Code de l'urbanisme

Article L213-4

Créé le 19 juillet 1991 · En vigueur depuis le 1 janvier 2015

Ce texte est une simplification générée par une IA.
Il n'a pas de valeur légale et peut contenir des erreurs.

Fixation du prix en cas de préemption

Résumé. Si on ne trouve pas d'accord pour le prix d'un terrain, c'est un juge qui le fixe, en tenant compte de la valeur du terrain et des éventuelles baisses de prix.

A défaut d'accord amiable, le prix d'acquisition est fixé par la juridiction compétente en matière d'expropriation ; ce prix est exclusif de toute indemnité accessoire, et notamment de l'indemnité de réemploi.

Lorsqu'il est fait application de l'article L. 213-2-1, le prix d'acquisition fixé par la juridiction compétente en matière d'expropriation tient compte de l'éventuelle dépréciation subie, du fait de la préemption partielle, par la fraction restante de l'unité foncière.
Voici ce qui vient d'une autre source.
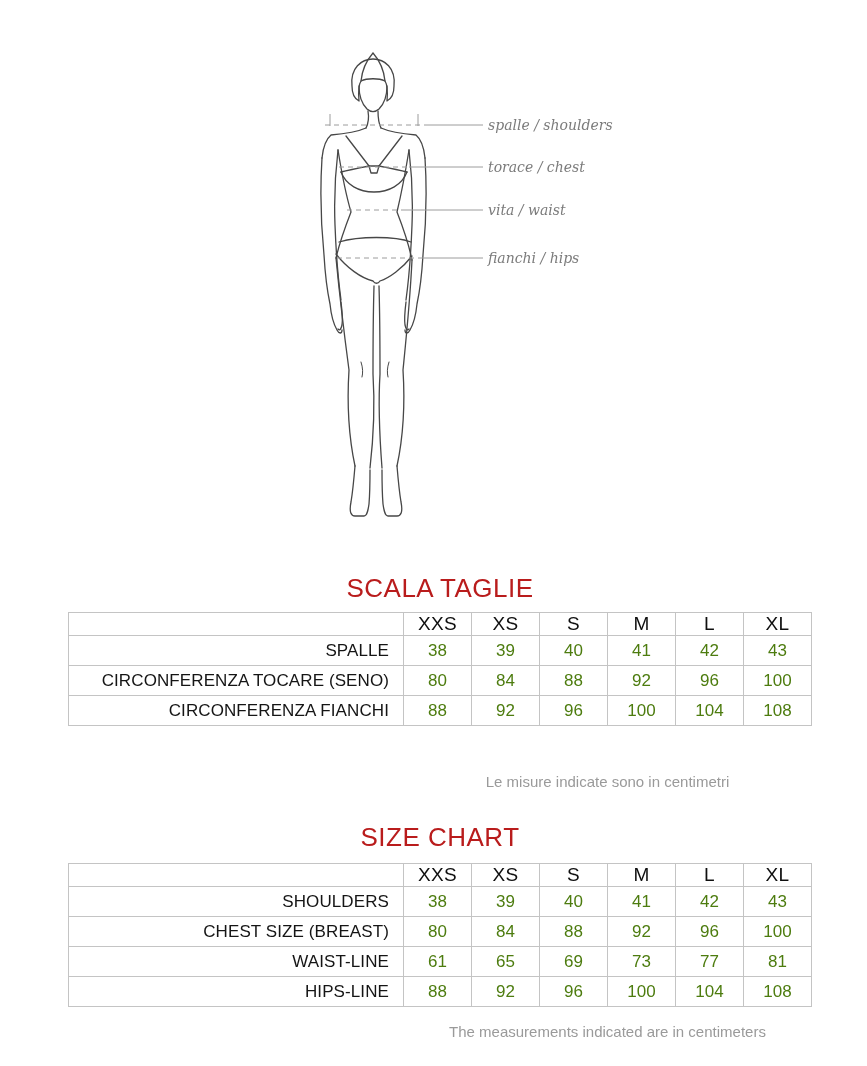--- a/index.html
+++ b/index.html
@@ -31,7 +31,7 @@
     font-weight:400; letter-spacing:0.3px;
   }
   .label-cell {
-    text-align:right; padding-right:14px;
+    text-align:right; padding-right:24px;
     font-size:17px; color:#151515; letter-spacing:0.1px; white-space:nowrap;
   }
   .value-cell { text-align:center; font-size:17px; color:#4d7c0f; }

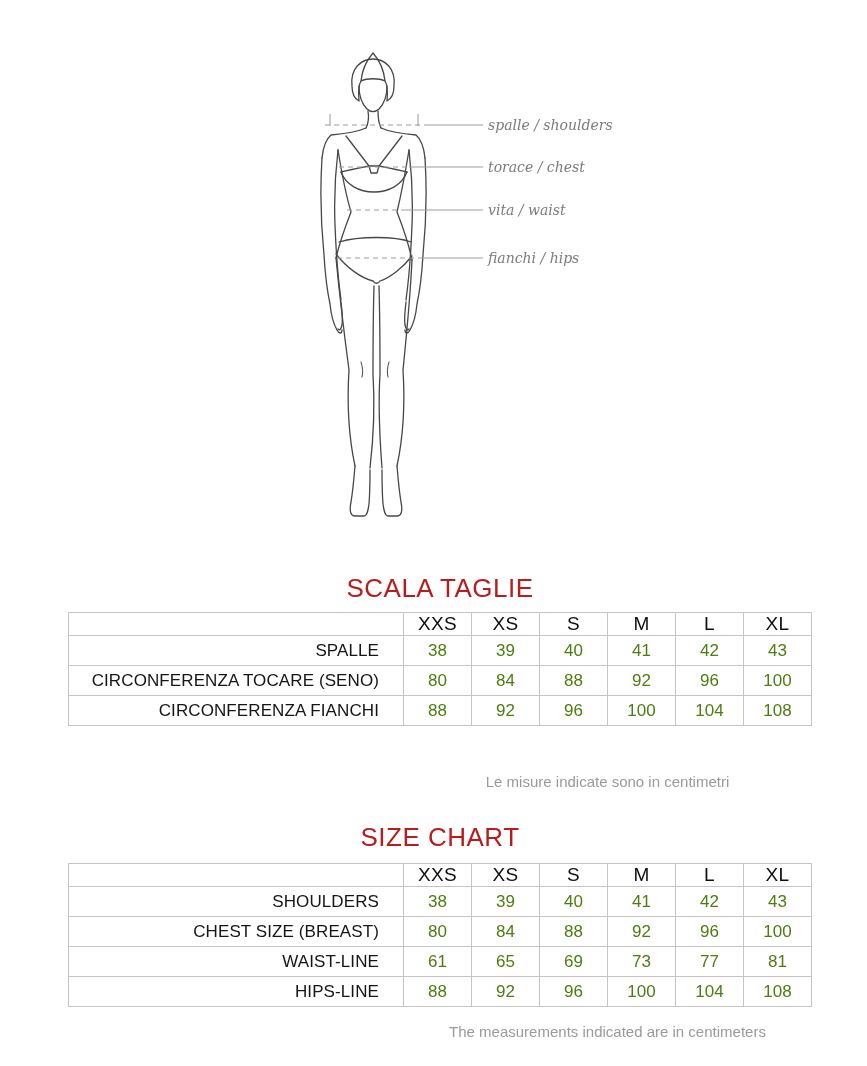--- a/index.html
+++ b/index.html
@@ -36,8 +36,8 @@
   }
   .value-cell { text-align:center; font-size:17px; color:#4d7c0f; }
   .footnote {
-    position:absolute; left:403px; width:409px; text-align:center;
-    font-size:15px; line-height:18px; color:#9a9a9a;
+    position:absolute; left:403px; width:409px; text-align:left;
+    font-style:italic; font-size:15px; line-height:18px; color:#9a9a9a;
     white-space:nowrap;
   }
 </style>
Le prix est fixé, payé ou, le cas échéant, consigné selon les règles applicables en matière d'expropriation. Toutefois, dans ce cas :

a) La date de référence prévue à l'article L. 322-2 du code de l'expropriation pour cause d'utilité publique est :

-pour les biens compris dans le périmètre d'une zone d'aménagement différé :

i) la date de publication de l'acte délimitant le périmètre provisoire de la zone d'aménagement différé lorsque le bien est situé dans un tel périmètre ou lorsque l'acte créant la zone est publié dans le délai de validité d'un périmètre provisoire ;

ii) la date de publication de l'acte créant la zone d'aménagement différé si un périmètre provisoire de zone d'aménagement différé n'a pas été délimité ;

iii) dans tous les cas, la date du dernier renouvellement de l'acte créant la zone d'aménagement différé ;

-pour les biens non compris dans une telle zone, la date à laquelle est devenu opposable aux tiers le plus récent des actes rendant public, approuvant, révisant ou modifiant le plan d'occupation des sols, ou approuvant, révisant ou modifiant le plan local d'urbanisme et délimitant la zone dans laquelle est situé le bien ;

b) Les améliorations, les transformations ou les changements d'affectation opérés par le propriétaire postérieurement à la date mentionnée au a) ci-dessus ne sont pas présumés revêtir un caractère spéculatif ;

c) A défaut de transactions amiables constituant des références suffisantes pour l'évaluation du bien dans la même zone, il pourra être tenu compte des mutations et accords amiables intervenus pour des biens de même qualification situés dans des zones comparables.

Lorsque la juridiction compétente en matière d'expropriation est appelée à fixer le prix d'un bien dont l'aliénation est envisagée sous forme de vente avec constitution de rente viagère, elle respecte les conditions de paiement proposées par le vendeur mais peut réviser le montant de cette rente et du capital éventuel.

Historique des versions

En vigueur depuis le jeudi 1 janvier 2015

Modifié parORDONNANCE n°2014-1345 du 6 novembre 2014art. 5

En résumé. La seule modification consiste à mettre à jour la référence légale utilisée pour déterminer la date de référence dans le calcul du prix d’expropriation — on passe alors au nouvel article L 322‑2 au lieu du précédent L 13‑15.

En vigueur du dimanche 6 juin 2010 au mercredi 31 décembre 2014

Modifié parLoi n°2010-597 du 3 juin 2010art. 6 (V)

En résumé. L’article précise désormais comment fixer la « date de référence » pour évaluer un bien exproprié : il introduit des règles détaillées pour les biens situés dans une zone d’aménagement différé (trois possibilités de dates) et distingue clairement les biens hors ces zones, remplaçant l’ancien principe générique « un an avant… ».

En vigueur du jeudi 14 décembre 2000 au samedi 5 juin 2010

En résumé. Le texte introduit une nouvelle règle qui permet à la juridiction de tenir compte de la dépréciation liée à une préemption partielle lorsqu’elle applique l’article L 213‑2‑1, et élargit les documents pris en compte pour fixer la date de référence en y ajoutant les plans locaux d’urbanisme.

En vigueur du vendredi 19 juillet 1991 au mercredi 13 décembre 2000

En résumé. La nouvelle version précise davantage les conditions de fixation de la date de référence pour l'évaluation des biens, notamment en cas d'absence de plan d'occupation des sols.